See above.  And as whole series of comments from others about
variants.  

>...
>> But, as an IDNA expert worried about backward compatibility
>> and not invalidating possibly-existing labels unless there
>> was no other option, I wouldn't consider (a) to be an
>> available option. And, unless I could make a normalization
>> method that would cause these two ways to form the same
>> character image to compare equal, choice (b) would be by far
>> the least bad of the remaining options... unless I considered
>> it so horrible that the right answer was to note the problem
>> and go with (c), nothing that the "make these match" tools
>> won't work consistently in any more global context.
> 
> Option (e) doesn't have the issue of backward compatibility -
> all existing labels are automatically retained.

But a user who types two URLs containing what seems to her to be
the exact same labels discovers that one works and the other
doesn't.  That is not a good (or, some would say, even
acceptable) result.

>...
>> There are a lot of situations in which I would suggest "don't
>> use that character", "don't use that sequence", or "be really,
>> really careful if you decide to use those particular
>> characters" in a domain name label, but none that I've
>> encountered so far that would lead me to say "don't use
>> IDNA2008".
> 
> As I mentioned in a different message, there are some
> orthographies that cannot ever be supported (like the 
> one that uses @ as a letter).

Actually not true.  And not an IDNA problem either.

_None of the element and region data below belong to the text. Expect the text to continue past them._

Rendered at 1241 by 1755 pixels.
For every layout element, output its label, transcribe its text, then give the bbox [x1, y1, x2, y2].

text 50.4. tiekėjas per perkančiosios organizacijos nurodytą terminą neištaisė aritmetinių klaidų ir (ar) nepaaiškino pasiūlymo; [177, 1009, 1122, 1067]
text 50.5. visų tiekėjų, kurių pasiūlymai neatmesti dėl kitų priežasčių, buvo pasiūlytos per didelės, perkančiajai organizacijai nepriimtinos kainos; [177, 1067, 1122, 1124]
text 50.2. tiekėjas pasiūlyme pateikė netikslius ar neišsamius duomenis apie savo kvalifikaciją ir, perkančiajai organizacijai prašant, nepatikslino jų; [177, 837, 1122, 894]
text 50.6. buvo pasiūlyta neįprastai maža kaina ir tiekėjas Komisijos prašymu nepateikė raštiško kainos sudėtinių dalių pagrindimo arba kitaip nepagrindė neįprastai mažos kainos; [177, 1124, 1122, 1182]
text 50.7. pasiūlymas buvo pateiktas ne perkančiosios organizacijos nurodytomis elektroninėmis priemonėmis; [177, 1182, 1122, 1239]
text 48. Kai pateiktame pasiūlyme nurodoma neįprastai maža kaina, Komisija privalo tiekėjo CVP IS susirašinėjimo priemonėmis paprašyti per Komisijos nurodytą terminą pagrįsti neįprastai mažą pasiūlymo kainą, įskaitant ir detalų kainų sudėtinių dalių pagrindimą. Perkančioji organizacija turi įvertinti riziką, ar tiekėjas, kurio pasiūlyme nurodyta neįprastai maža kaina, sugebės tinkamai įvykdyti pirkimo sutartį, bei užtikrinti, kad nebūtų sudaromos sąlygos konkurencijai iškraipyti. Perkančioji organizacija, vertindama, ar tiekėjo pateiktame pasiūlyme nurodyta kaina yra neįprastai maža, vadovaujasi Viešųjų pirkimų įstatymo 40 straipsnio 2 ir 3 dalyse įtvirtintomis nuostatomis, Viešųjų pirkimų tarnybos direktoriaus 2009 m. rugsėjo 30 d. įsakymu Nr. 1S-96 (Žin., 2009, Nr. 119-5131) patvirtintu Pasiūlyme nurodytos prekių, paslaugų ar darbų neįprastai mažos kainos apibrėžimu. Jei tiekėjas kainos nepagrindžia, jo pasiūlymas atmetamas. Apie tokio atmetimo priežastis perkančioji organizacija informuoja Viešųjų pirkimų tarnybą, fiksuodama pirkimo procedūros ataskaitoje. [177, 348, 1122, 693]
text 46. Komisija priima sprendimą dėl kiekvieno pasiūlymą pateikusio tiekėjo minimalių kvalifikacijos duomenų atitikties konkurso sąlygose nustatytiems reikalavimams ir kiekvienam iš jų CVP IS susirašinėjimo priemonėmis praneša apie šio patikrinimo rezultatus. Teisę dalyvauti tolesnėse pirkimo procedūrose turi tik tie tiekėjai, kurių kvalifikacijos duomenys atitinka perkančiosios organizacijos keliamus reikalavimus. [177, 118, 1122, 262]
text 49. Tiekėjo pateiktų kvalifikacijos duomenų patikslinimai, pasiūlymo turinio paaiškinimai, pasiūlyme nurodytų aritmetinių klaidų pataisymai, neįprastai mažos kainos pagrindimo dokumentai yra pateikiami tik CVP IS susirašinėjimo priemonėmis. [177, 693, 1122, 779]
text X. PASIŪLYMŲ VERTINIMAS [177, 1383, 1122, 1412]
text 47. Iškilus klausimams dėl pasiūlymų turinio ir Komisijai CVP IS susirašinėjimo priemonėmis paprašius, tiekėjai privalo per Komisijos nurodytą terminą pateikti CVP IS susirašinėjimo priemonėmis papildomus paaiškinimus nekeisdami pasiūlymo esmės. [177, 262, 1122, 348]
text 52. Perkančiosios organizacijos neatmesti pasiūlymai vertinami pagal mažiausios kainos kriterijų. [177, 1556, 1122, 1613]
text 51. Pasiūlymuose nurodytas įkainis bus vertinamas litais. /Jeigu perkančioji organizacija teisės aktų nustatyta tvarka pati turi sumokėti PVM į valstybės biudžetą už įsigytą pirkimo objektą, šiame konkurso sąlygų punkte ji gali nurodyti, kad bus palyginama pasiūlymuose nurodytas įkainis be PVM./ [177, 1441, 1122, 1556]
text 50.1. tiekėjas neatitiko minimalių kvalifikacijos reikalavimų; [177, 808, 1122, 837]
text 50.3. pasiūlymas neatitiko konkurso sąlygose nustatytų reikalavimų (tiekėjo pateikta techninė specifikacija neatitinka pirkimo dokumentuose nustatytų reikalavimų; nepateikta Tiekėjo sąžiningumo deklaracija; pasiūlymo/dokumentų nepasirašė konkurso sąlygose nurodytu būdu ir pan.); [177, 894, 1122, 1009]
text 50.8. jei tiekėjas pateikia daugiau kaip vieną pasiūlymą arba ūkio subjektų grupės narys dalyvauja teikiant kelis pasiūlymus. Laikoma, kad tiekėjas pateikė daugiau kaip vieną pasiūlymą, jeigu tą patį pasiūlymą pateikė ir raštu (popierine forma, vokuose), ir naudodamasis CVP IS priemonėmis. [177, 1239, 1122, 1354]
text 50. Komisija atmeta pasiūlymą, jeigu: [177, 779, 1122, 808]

> There are some orthographies that can only be supported with
> restriction.
> The lack of apostrophe is definitely restrictive in languages
> that use
> it in names. The use of text as identifiers does not mean
> "full text".
> 
> But when the discussion gets to the point of disallowing a
> letter,
> it is worth being really sure that this is the only available
> option.

If we were disallowing a letter that could not be written
(typed, expressed, coded, mapped, ...) in any other way, I would
completely agree.  But that situation doesn't appear to apply
here.  Put differently, no one has proposed to disallow the
letter, only a particular way of coding that letter.

best,
   john

[1] If Patrik asked my advice about applying for a TLD in his
name, I'd probably tell him he could find lots better ways to
spend USD 180000 (plus or minus).  He would be unlikely to ask
because he has certainly figured that out.   But, in a world in
which IDN TLDs are allowed, such a TLD would be a lot more
interesting (or less uninteresting) if he could get both
"Fältström" and "Faltstrom" than for either one alone.